The third measure is more important, perhaps. Pew explains that the "total fertility rate," or TFR, is an "estimate of lifetime fertility." This one does not count per se but instead uses current fertility patterns to estimate or forecast what birthrates will be. And, it is this TFR that is "most commonly used to characterize “replacement fertility.” Thus, while some reports have perhaps been focused on the GFR and perhaps "hand-wringing" about the "replacement level," there has been a seeming disconnect. The news has perhaps mixed two concepts, but at least has not explained well that it is TFR and "replacement level" that generally go together. None of the cited news stories explain the GFR/TFR distinction, nor that "replacement level" is more related to TFR (a prognostication, not fact). 

Pew contends that TFR has been overestimated at times, including during the "baby boom." Likewise, it suggests that "today’s TFRs may be underestimating what completed fertility" will actually look like. Pew notes that while GFR and TFR have been decreasing, the CFR in America "has risen slightly." Pew suggests that overall, during child-bearing years, the rate of birth may not be decreasing as portrayed. The age-defined measure, and the prognostication, are decreasing, while the actual volume of births (CFR) is not decreasing. 

This analysis supports that current birth figures are decreasing, but that over time births will perhaps be consistent with historic figures.
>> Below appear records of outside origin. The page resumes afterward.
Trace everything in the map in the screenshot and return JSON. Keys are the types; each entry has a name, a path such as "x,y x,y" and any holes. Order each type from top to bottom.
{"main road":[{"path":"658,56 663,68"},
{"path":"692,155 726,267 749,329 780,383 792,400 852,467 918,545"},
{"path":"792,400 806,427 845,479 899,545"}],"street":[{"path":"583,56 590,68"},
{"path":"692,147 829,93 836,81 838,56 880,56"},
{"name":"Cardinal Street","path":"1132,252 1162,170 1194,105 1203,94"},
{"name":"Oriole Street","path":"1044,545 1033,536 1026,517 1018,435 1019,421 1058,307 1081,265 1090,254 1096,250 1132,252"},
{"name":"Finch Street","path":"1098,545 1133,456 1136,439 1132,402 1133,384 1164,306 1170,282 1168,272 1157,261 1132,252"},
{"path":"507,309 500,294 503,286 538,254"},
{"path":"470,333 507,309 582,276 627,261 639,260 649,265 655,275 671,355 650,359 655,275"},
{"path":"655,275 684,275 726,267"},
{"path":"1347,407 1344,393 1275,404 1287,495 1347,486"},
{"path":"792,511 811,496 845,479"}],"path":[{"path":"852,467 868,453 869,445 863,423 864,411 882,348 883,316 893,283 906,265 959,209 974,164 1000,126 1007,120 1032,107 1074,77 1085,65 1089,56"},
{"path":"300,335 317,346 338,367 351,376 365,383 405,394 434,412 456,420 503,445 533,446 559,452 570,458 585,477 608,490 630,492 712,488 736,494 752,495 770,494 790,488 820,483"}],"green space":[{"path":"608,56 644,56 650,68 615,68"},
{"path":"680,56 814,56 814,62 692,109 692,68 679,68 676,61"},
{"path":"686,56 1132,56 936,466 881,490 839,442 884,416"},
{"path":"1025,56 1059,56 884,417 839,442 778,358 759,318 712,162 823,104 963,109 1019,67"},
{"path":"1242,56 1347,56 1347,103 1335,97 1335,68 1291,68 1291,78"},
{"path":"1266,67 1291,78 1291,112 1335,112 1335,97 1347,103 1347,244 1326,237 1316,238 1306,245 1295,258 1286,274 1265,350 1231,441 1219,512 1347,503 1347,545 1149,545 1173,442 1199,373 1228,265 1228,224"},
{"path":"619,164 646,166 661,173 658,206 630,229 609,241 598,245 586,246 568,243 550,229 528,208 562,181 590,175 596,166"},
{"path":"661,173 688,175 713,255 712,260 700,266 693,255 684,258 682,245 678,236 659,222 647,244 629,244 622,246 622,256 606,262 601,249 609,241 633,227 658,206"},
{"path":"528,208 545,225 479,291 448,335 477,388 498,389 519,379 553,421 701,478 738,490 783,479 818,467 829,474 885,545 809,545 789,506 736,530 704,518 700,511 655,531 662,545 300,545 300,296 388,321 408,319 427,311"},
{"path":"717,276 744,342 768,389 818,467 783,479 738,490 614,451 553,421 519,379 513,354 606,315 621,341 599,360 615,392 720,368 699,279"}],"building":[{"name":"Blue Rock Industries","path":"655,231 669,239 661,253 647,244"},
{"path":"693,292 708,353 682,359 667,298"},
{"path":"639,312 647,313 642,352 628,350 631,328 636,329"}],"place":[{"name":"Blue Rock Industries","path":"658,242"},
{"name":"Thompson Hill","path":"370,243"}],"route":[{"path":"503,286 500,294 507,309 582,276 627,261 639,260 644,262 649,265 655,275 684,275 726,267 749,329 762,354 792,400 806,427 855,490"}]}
The Pew perspective suggests that those births will merely occur later in the mother's life, thus leading to lower rates today (while these mothers-to-be are younger) and a later demonstration of higher rates. 

The entire discussion illustrates some critical points on statistical analysis. First, deciding what to count is critical. An example is the inclusion or non-inclusion of emergency contraception in the abortion statistics. Second, there may be more than one way to analyze data even after the data set is defined. The example is the three postulates explained by Pew. Third, reporting may be disconnected or mis-connected. An example is the news media "hand-wringing" over "replacement level," based on a metric (GFR) that is not "most commonly" used for "replacement level." 

A final note worthy of consideration is that Pew, and the news stories, attempt to delineate social contributors ("Millennials"), economic factors (Great Recession), demographics (ethnicity, marital status, etc), and science (birth control, emergency or not). Thus, the statisticians are identifying trends, and striving to connect their mathematical conclusions to human and emotional foundations. But, understanding math is perhaps far simpler than understanding and predicting individual human emotions and decisions? 

Both the birth and death rate and analysis of the media strive to combine social analysis with statistical analysis. The statistical analysis is capable of measuring only what is, and perhaps conjecturing thereon what is likely to be. The social analysis is an attempt to understand why the counts and calculations are what they are. 

The figures are mathematically precise, but nonetheless amenable to misinterpretation. How many are born and how many die can be counted. It should be precise and scientific, though Pew instructs us it is not. But more so, perhaps the interpretation of statistics, the "why" is so dependent upon sociology, perspective, and definition that Twain perceived them as "pliable," or flexible, and, Disraeli derided them as somehow worse than "damn lies?" And, there is a suggestion of the conclusion that some measure of the "why" evolves for some from perceptions, prejudices, and oversimplified social conclusions.